### Problem to work on
Please reproduce verbatim the lines below, from the first through the one with "szervezetek sem.".

************

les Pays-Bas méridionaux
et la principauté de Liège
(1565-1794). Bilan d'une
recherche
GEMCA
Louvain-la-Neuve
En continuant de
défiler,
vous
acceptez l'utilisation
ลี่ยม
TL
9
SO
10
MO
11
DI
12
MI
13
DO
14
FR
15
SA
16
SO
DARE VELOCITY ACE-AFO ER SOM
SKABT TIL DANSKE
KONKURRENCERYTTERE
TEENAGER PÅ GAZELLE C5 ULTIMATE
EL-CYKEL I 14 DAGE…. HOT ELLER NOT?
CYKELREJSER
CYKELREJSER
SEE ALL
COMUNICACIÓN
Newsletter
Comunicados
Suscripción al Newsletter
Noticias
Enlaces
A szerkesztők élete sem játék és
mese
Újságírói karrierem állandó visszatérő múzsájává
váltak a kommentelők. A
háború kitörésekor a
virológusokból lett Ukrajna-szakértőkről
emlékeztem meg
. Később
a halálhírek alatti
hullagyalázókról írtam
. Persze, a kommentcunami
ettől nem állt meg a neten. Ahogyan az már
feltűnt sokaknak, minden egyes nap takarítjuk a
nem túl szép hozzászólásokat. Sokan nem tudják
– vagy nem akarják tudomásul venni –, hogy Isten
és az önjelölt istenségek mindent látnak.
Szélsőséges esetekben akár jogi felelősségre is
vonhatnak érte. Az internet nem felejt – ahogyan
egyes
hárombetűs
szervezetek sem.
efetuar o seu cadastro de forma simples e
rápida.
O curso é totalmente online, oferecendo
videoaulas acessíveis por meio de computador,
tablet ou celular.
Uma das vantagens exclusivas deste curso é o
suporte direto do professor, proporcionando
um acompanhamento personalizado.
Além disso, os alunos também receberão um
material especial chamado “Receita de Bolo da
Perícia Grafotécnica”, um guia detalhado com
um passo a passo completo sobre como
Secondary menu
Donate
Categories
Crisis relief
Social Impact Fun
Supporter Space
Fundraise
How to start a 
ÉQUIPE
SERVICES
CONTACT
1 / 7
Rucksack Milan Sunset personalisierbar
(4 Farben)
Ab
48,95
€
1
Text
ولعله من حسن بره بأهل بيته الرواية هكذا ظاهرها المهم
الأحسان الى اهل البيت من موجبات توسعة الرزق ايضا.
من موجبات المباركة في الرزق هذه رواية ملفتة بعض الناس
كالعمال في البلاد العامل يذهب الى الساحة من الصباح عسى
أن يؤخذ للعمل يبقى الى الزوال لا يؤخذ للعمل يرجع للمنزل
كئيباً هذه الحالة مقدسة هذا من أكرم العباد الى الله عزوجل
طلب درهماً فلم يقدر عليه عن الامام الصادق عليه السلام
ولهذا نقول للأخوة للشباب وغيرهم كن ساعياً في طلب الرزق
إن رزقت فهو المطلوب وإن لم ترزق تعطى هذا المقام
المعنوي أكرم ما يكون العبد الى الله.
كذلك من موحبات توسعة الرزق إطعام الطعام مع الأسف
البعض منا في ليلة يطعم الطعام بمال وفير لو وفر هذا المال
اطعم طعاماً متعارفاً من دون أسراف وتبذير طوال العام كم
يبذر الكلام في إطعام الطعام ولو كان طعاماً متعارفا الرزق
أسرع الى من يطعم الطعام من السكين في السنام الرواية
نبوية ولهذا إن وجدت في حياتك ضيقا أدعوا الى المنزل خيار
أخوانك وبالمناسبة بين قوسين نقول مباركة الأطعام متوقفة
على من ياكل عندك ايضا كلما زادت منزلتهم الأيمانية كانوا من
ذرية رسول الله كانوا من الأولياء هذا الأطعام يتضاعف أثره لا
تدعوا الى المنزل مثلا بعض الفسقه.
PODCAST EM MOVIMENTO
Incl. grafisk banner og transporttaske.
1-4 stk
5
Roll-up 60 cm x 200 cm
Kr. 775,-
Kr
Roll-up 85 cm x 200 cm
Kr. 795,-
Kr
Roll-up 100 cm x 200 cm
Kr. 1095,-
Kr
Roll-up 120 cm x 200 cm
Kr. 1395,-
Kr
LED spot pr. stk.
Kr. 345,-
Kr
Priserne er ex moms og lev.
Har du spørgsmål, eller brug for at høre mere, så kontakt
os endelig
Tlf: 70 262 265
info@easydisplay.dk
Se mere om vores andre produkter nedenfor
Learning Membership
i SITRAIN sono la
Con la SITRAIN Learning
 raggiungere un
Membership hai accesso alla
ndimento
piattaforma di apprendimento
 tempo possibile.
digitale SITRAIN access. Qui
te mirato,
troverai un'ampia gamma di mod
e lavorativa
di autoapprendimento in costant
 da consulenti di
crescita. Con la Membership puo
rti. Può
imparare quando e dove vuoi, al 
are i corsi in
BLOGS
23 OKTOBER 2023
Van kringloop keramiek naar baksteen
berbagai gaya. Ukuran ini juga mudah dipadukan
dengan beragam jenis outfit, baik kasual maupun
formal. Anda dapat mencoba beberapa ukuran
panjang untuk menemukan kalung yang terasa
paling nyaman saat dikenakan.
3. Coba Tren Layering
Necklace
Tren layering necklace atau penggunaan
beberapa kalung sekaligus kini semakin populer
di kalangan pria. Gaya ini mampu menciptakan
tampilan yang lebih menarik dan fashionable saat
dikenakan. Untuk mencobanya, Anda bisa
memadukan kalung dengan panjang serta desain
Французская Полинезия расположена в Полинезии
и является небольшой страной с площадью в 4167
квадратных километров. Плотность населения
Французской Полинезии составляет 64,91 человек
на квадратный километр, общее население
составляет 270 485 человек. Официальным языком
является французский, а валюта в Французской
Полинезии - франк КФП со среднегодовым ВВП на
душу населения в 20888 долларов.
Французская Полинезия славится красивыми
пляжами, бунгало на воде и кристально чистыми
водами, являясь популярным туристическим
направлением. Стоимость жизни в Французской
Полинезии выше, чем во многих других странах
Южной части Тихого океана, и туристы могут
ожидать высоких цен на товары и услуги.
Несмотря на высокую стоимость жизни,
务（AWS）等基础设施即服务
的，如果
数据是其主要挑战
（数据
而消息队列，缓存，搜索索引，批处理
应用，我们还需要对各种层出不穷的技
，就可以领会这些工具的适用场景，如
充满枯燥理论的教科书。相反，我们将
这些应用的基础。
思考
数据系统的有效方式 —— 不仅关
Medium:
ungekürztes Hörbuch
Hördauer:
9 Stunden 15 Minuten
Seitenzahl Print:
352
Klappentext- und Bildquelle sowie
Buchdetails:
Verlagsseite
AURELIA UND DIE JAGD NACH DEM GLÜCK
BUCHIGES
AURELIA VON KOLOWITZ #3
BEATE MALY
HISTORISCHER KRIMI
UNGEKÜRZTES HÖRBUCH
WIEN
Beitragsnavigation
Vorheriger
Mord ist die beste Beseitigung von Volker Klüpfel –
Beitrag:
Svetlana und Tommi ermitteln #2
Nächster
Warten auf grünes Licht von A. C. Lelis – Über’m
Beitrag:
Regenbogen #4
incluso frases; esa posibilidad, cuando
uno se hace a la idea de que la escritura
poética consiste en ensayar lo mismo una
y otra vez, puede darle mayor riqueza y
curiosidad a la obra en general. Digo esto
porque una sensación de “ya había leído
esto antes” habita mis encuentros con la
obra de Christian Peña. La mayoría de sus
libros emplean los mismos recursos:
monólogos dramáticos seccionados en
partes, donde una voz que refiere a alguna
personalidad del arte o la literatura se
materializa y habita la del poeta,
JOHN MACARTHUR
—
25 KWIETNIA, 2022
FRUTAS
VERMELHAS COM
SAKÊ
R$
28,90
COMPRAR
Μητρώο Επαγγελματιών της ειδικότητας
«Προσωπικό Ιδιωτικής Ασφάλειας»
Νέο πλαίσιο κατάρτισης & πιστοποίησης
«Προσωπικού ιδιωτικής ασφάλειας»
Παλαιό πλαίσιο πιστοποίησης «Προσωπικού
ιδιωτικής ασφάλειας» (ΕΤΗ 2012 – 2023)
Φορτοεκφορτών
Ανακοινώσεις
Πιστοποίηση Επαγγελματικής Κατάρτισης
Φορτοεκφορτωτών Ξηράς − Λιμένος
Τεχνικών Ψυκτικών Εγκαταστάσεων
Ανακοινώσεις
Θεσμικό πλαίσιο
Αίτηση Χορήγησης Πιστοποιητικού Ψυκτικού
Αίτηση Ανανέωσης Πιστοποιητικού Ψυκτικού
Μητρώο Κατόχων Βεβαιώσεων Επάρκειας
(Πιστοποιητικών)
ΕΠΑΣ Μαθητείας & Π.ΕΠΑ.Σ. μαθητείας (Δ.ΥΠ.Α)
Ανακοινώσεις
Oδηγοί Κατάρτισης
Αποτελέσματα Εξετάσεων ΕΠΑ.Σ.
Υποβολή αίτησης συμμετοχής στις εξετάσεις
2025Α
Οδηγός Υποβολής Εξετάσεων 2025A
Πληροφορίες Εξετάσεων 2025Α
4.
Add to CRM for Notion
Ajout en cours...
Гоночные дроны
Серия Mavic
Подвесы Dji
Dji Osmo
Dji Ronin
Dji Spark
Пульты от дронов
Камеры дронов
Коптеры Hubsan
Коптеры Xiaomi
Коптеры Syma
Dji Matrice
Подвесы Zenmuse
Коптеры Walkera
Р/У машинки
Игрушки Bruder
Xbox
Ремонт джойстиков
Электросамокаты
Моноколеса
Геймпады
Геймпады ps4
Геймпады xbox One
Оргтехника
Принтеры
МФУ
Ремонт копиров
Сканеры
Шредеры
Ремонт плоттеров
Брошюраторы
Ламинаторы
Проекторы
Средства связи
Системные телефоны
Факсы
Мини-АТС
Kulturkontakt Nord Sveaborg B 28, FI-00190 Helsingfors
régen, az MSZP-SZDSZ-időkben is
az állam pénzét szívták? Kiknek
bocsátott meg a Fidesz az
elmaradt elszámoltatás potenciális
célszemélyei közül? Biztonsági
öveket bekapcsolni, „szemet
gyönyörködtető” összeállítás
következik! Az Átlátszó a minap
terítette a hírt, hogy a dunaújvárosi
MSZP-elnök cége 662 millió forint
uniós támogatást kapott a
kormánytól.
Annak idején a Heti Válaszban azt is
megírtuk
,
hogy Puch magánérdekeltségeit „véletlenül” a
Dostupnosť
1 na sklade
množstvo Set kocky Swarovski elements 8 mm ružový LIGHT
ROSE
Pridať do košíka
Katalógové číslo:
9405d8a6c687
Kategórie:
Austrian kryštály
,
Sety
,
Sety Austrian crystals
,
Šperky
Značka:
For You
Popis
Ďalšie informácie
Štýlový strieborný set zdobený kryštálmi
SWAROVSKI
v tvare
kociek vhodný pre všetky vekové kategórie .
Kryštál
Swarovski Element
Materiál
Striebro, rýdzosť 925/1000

************

### Result of the exercise
les Pays-Bas méridionaux
et la principauté de Liège
(1565-1794). Bilan d'une
recherche
GEMCA
Louvain-la-Neuve
En continuant de
défiler,
vous
acceptez l'utilisation
ลี่ยม
TL
9
SO
10
MO
11
DI
12
MI
13
DO
14
FR
15
SA
16
SO
DARE VELOCITY ACE-AFO ER SOM
SKABT TIL DANSKE
KONKURRENCERYTTERE
TEENAGER PÅ GAZELLE C5 ULTIMATE
EL-CYKEL I 14 DAGE…. HOT ELLER NOT?
CYKELREJSER
CYKELREJSER
SEE ALL
COMUNICACIÓN
Newsletter
Comunicados
Suscripción al Newsletter
Noticias
Enlaces
A szerkesztők élete sem játék és
mese
Újságírói karrierem állandó visszatérő múzsájává
váltak a kommentelők. A
háború kitörésekor a
virológusokból lett Ukrajna-szakértőkről
emlékeztem meg
. Később
a halálhírek alatti
hullagyalázókról írtam
. Persze, a kommentcunami
ettől nem állt meg a neten. Ahogyan az már
feltűnt sokaknak, minden egyes nap takarítjuk a
nem túl szép hozzászólásokat. Sokan nem tudják
– vagy nem akarják tudomásul venni –, hogy Isten
és az önjelölt istenségek mindent látnak.
Szélsőséges esetekben akár jogi felelősségre is
vonhatnak érte. Az internet nem felejt – ahogyan
egyes
hárombetűs
szervezetek sem.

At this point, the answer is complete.